In terms of dollar income the Federal Government is the principal employer, chiefly because of the importance of Hawaii as the Pacific center of the military departments. Aside from these activities, the economy of the islands is based chiefly on agriculture and secondarily on commerce and industry, including tourism. The locations of Hawaii in the mid-Pacific is the primary reason for its importance as a logistic and strategic site for the development of military establishments. However, the mild weather and excellent flying conditions contribute to this importance since they provide preferred sites for many kinds of installations.
The principal agricultural commodity is sugar cane. Cane occupies about 235,000 of the 1.3 million acres of agricultural land. It is raised on all the islands except Lanai and Molokai. It accounts for about 50 percent of the dollar value of all crops. Sugar cane is a two-year crop in Hawaii and most of it is raised under irrigation. The abundance of water in the state and the genial warmth form the climatic basis for this crop. Pineapple is the second most important crop. It occupies about 70,000 acres and is raised on all islands except Hawaii. It occupies lands that are generally dry since the crop requires little water and since low cloudiness and high sunshine are essential during the ripening period. The crop requires 18 to 20 months between planting and harvesting.
Sugar and pineapple lands are in the lowlands, generally below 2,000 feet. In contrast, the rangelands that support the livestock industry chiefly occupy the higher elevations. About one million acres are in ranchland, mostly on Hawaii and Maui. Except where small herds are maintained for dairying, these are the drier lands. Other agricultural activities of the state include dairying, poultry raising, and the raising of tropical fruits, nuts, coffee, and vegetables. Coffee is raised on the Kona coast, where the wet summer and the dry period of early winter are especially favorable to its production. Vegetables include almost the full range of truck crops that are common on the Mainland, although the quantities raised are not sufficient to meet the needs of the local economy.
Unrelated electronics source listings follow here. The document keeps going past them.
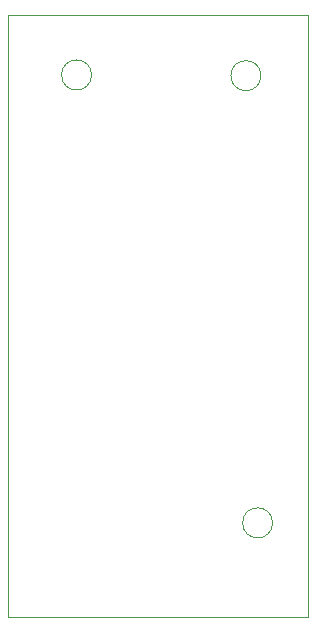
<source format=gbr>
%TF.GenerationSoftware,KiCad,Pcbnew,7.0.9*%
%TF.CreationDate,2023-12-13T17:14:35-05:00*%
%TF.ProjectId,Light Pcb,4c696768-7420-4506-9362-2e6b69636164,rev?*%
%TF.SameCoordinates,Original*%
%TF.FileFunction,Profile,NP*%
%FSLAX46Y46*%
G04 Gerber Fmt 4.6, Leading zero omitted, Abs format (unit mm)*
G04 Created by KiCad (PCBNEW 7.0.9) date 2023-12-13 17:14:35*
%MOMM*%
%LPD*%
G01*
G04 APERTURE LIST*
%TA.AperFunction,Profile*%
%ADD10C,0.100000*%
%TD*%
G04 APERTURE END LIST*
D10*
X111290000Y-89960000D02*
G75*
G03*
X111290000Y-89960000I-1270000J0D01*
G01*
X110300000Y-52100000D02*
G75*
G03*
X110300000Y-52100000I-1270000J0D01*
G01*
X95960000Y-52040000D02*
G75*
G03*
X95960000Y-52040000I-1270000J0D01*
G01*
X88900000Y-46990000D02*
X114300000Y-46990000D01*
X114300000Y-97960000D01*
X88900000Y-97960000D01*
X88900000Y-46990000D01*
M02*

</source>
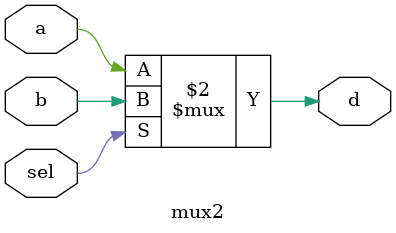
<source format=v>
module mux2(a,b,sel,d);//mux2
	input a,b,sel;//inputs and selection
	output d;//output
	
	assign d = (sel==0)? a : b;//conditional operator
	
endmodule//endmodule


</source>
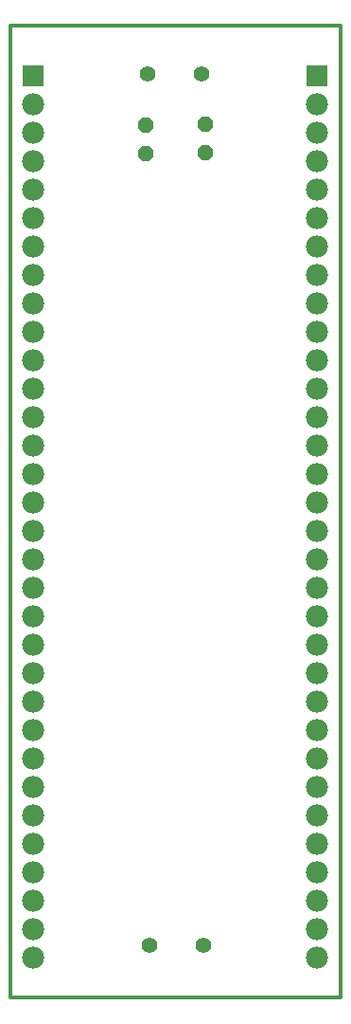
<source format=gbs>
G75*
G70*
%OFA0B0*%
%FSLAX24Y24*%
%IPPOS*%
%LPD*%
%AMOC8*
5,1,8,0,0,1.08239X$1,22.5*
%
%ADD10C,0.0120*%
%ADD11C,0.0560*%
%ADD12OC8,0.0560*%
%ADD13R,0.0780X0.0780*%
%ADD14C,0.0780*%
D10*
X000503Y000170D02*
X012157Y000170D01*
X012157Y034344D01*
X000503Y034344D01*
X000503Y000170D01*
D11*
X005403Y002015D03*
X007303Y002015D03*
X007258Y032642D03*
X005358Y032642D03*
D12*
X005280Y030869D03*
X005280Y029869D03*
X007392Y029870D03*
X007392Y030870D03*
D13*
X011314Y032576D03*
X001314Y032576D03*
D14*
X001314Y031576D03*
X001314Y030576D03*
X001314Y029576D03*
X001314Y028576D03*
X001314Y027576D03*
X001314Y026576D03*
X001314Y025576D03*
X001314Y024576D03*
X001314Y023576D03*
X001314Y022576D03*
X001314Y021576D03*
X001314Y020576D03*
X001314Y019576D03*
X001314Y018576D03*
X001314Y017576D03*
X001314Y016576D03*
X001314Y015576D03*
X001314Y014576D03*
X001314Y013576D03*
X001314Y012576D03*
X001314Y011576D03*
X001314Y010576D03*
X001314Y009576D03*
X001314Y008576D03*
X001314Y007576D03*
X001314Y006576D03*
X001314Y005576D03*
X001314Y004576D03*
X001314Y003576D03*
X001314Y002576D03*
X001314Y001576D03*
X011314Y001576D03*
X011314Y002576D03*
X011314Y003576D03*
X011314Y004576D03*
X011314Y005576D03*
X011314Y006576D03*
X011314Y007576D03*
X011314Y008576D03*
X011314Y009576D03*
X011314Y010576D03*
X011314Y011576D03*
X011314Y012576D03*
X011314Y013576D03*
X011314Y014576D03*
X011314Y015576D03*
X011314Y016576D03*
X011314Y017576D03*
X011314Y018576D03*
X011314Y019576D03*
X011314Y020576D03*
X011314Y021576D03*
X011314Y022576D03*
X011314Y023576D03*
X011314Y024576D03*
X011314Y025576D03*
X011314Y026576D03*
X011314Y027576D03*
X011314Y028576D03*
X011314Y029576D03*
X011314Y030576D03*
X011314Y031576D03*
M02*

</source>
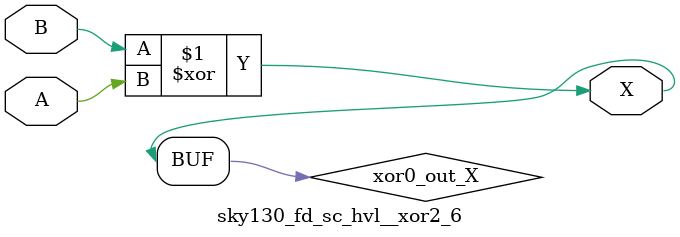
<source format=v>
module sky130_fd_sc_hvl__xor2_6 (
    X,
    A,
    B
);
    output X;
    input  A;
    input  B;
    wire xor0_out_X;
    xor xor0 (xor0_out_X, B, A           );
    buf buf0 (X         , xor0_out_X     );
endmodule
</source>
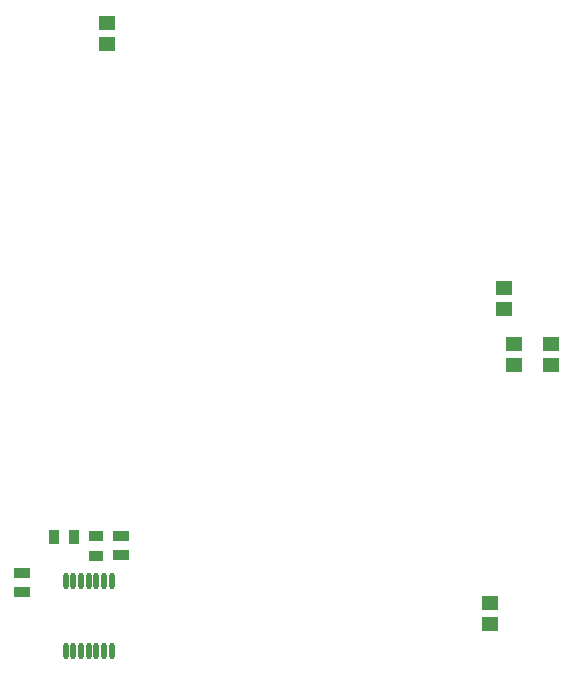
<source format=gbr>
G04 Layer_Color=128*
%FSLAX26Y26*%
%MOIN*%
%TF.FileFunction,Paste,Bot*%
%TF.Part,Single*%
G01*
G75*
%TA.AperFunction,SMDPad,CuDef*%
%ADD10R,0.057087X0.045276*%
%ADD13R,0.051181X0.033465*%
%ADD21R,0.033465X0.051181*%
%ADD22R,0.053150X0.037402*%
%ADD47O,0.017716X0.055118*%
D10*
X1822110Y977677D02*
D03*
Y1048543D02*
D03*
X545110Y2981543D02*
D03*
Y2910677D02*
D03*
X2025000Y1910433D02*
D03*
Y1839567D02*
D03*
X1869134Y2028134D02*
D03*
Y2099000D02*
D03*
X1900000Y1839566D02*
D03*
Y1910432D02*
D03*
D13*
X508110Y1271575D02*
D03*
Y1204646D02*
D03*
D21*
X433575Y1269110D02*
D03*
X366646D02*
D03*
D22*
X260110Y1085614D02*
D03*
Y1148606D02*
D03*
X591110Y1206614D02*
D03*
Y1269606D02*
D03*
D47*
X406929Y1121252D02*
D03*
X432520D02*
D03*
X458110D02*
D03*
X483701D02*
D03*
X509291D02*
D03*
X534882D02*
D03*
X560473D02*
D03*
X406929Y888968D02*
D03*
X432520D02*
D03*
X458110D02*
D03*
X483701D02*
D03*
X509291D02*
D03*
X534882D02*
D03*
X560473D02*
D03*
%TF.MD5,c9b58b04663a2ff4780ab689c6e52673*%
M02*

</source>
The climate is a principal basis for the tourist industry of the state. The mild temperatures are an asset as are the low rainfall and generally sunny conditions in such leeward locations as Waikiki and Kona. The trade-wind breeze is also an important element because on the warmer days it often lowers the sensible temperatures very appreciably, making conditions for more pleasant than the temperature and humidity values alone would indicate. In the Honolulu area, for example, temperatures of 80 °F or above occur less than one-half of one percent of the time under conditions when the humidity is as high as 70 percent and there are not at least moderate trade winds. August, September, October and November are the only months when such conditions occur more than once percent of the time.
In general, the climatic conditions in Hawaii, especially in the lowlands, favor many kinds of agricultural, commercial, and industrial enterprises. The summers are warm but not hot, so that air conditioning is a luxury rather than a necessity — although most of the new office buildings, hotels and apartment houses now have central air conditioning. The winters are warm and central heating is unknown except in the mountains. There is abundant water for domestic, industrial and agricultural uses in all but the very driest parts of the state.